→ **Document section**:
:::
Am I Getting too Close to the Tiber?


#1

Yesterday, I was meeting with a Roman Catholic Priest (he is the Parochial Vicar at the Roman Catholic Church/Student Center a few blocks from my house) and we were discussing various things (especially stuff I feel uncomfortable talking about with my Episcopal Chaplain, namely the issues that the Anglican Communion and the Episcopal Church face and how it affects my discerning a call to Anglican Holy Orders). One thing I brought up was how I feel I am becoming more and more Anglo-Catholic everyday and I, in a mixture of jest and seriousness, stated how the risk for all Anglo-Catholics is that they will “get too close to the Tiber and fall in” (the Priest cracked up), but it is a real issue. For example, John Newman, the ‘founder’ of the Oxford Movement (promoting Anglo-Catholicism), ended up “falling in” as it were.

Anyway, it seems I am becoming more and more Anglo-Catholic and quite quickly:

A) Accepting the Pope’s roles as Bishop of Rome and Successor to St. Peter as being truly Catholic (Universal) in nature and growing to truly respect the Office of the Papacy
B) Attending a Catholic Mass and, with the permission of the Priest/Pastor, receiving Communion (it was a special circumstance…my Episcopal parish was closed for the semester break)
:::
→ **Data lines**:
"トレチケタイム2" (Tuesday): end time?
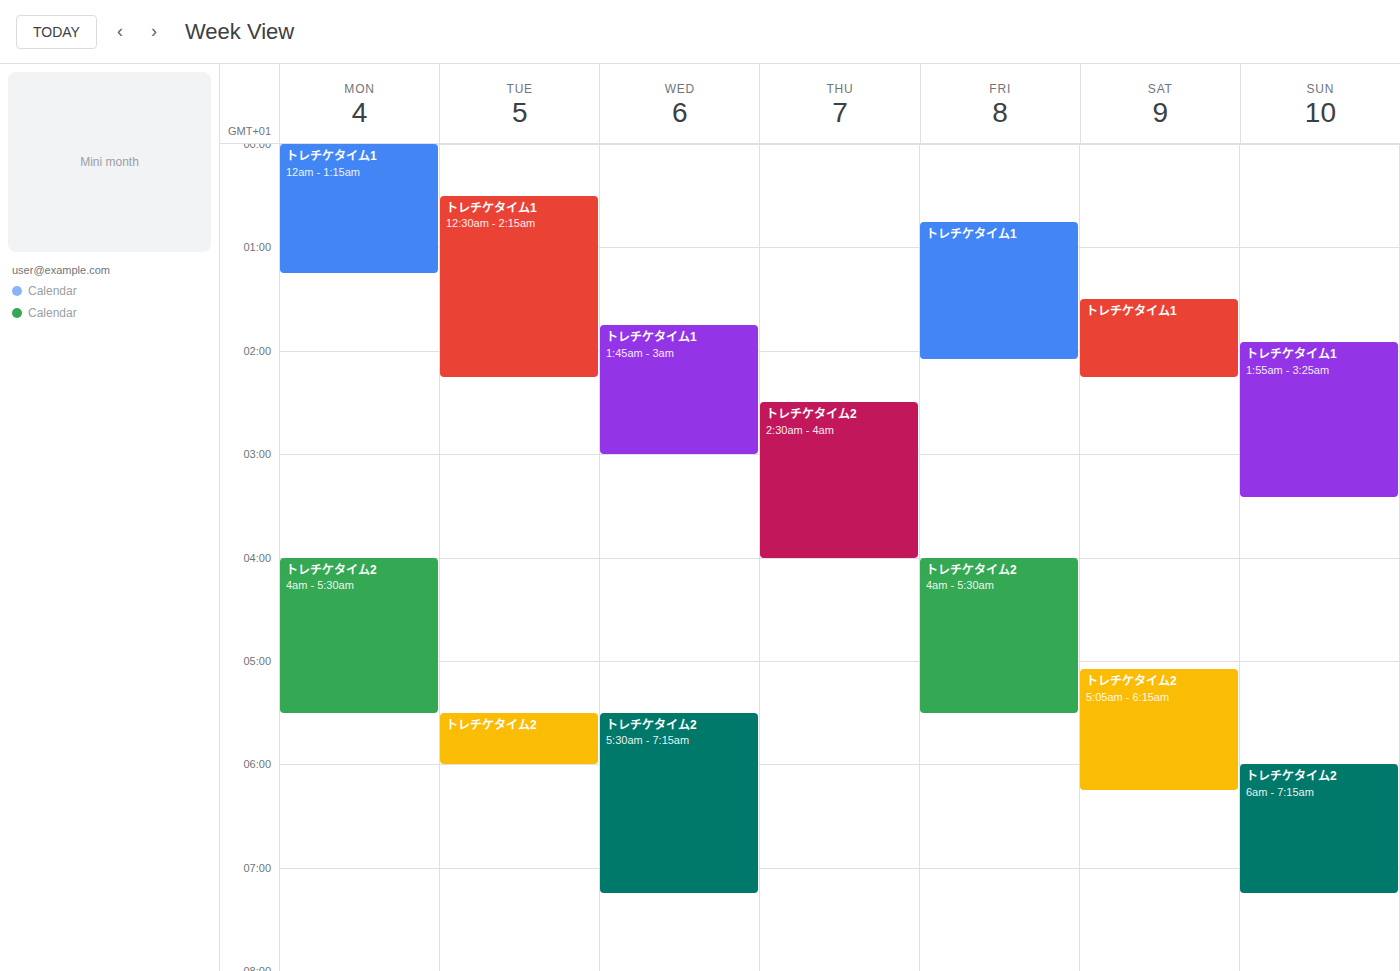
:::
→ **Problems to work on**:
1. Based on the post about getting too close to the Tiber, decide whether each statement agrees with it: (a) The priest the writer met with serves a church a few blocks from the writer's house. (b) The writer's Episcopal parish stayed open over the semester break. (c) The priest laughed at the writer's remark about the Tiber. Give yes or no for each, with the deciding words quoted from the post.
2. In the post about getting too close to the Tiber, who does the writer call the 'founder' of the Oxford Movement?
3. Continue the post about getting too close to the Tiber, picking up right after its last line.

→ **Per-task outputs**:
1.
(a) Yes: "he is the Parochial Vicar at the Roman Catholic Church/Student Center a few blocks from my house"
(b) No: "my Episcopal parish was closed for the semester break"
(c) Yes: "(the Priest cracked up)"

2. John Newman.

3.
C) Accepting the idea of the Communion of Saints (although I am reticent to personally ask Saints, including the BVM, to make intercession, I prayed, at the Masses, the Penitential Rite asking the Blessed Virgin Mary and all the Saints and Angels to pray for me)
D) Receiving the Sacrament of Reconciliation at that Roman Catholic Church/Student Center (against, with the Priest/Pastor’s permission)
E) Getting involved in the Newman Club at the Roman Catholic Church/Student Center
F) If this makes sense, truly loving and honoring the Roman Catholic Church

I am already coming to the conclusion that I may face great problems in trying to get ordained in the Episcopal Church. First, they do not really need Priests currently. Second, I could not in good conscience some of the things that Episcopal Priests are usually required to support in order to ‘pass’ discernment and seminary.

Currently, I am giving consideration to, when the time comes, to seeking Holy Orders through one of the Continuing Anglican groups (these tend to be very ‘traditional’ Anglo-Catholic and have infused Holy Orders through the Old Catholic Churches and the Eastern Orthodox Churches so that, even by Roman Catholic standards, they should have valid Holy Orders and Apostolic Succession and, thus, Sacraments).

It seems like, in many ways, I am getting too close to the Tiber and I wonder if, if I am not careful, will I be another Anglo-Catholic Anglican who fell in?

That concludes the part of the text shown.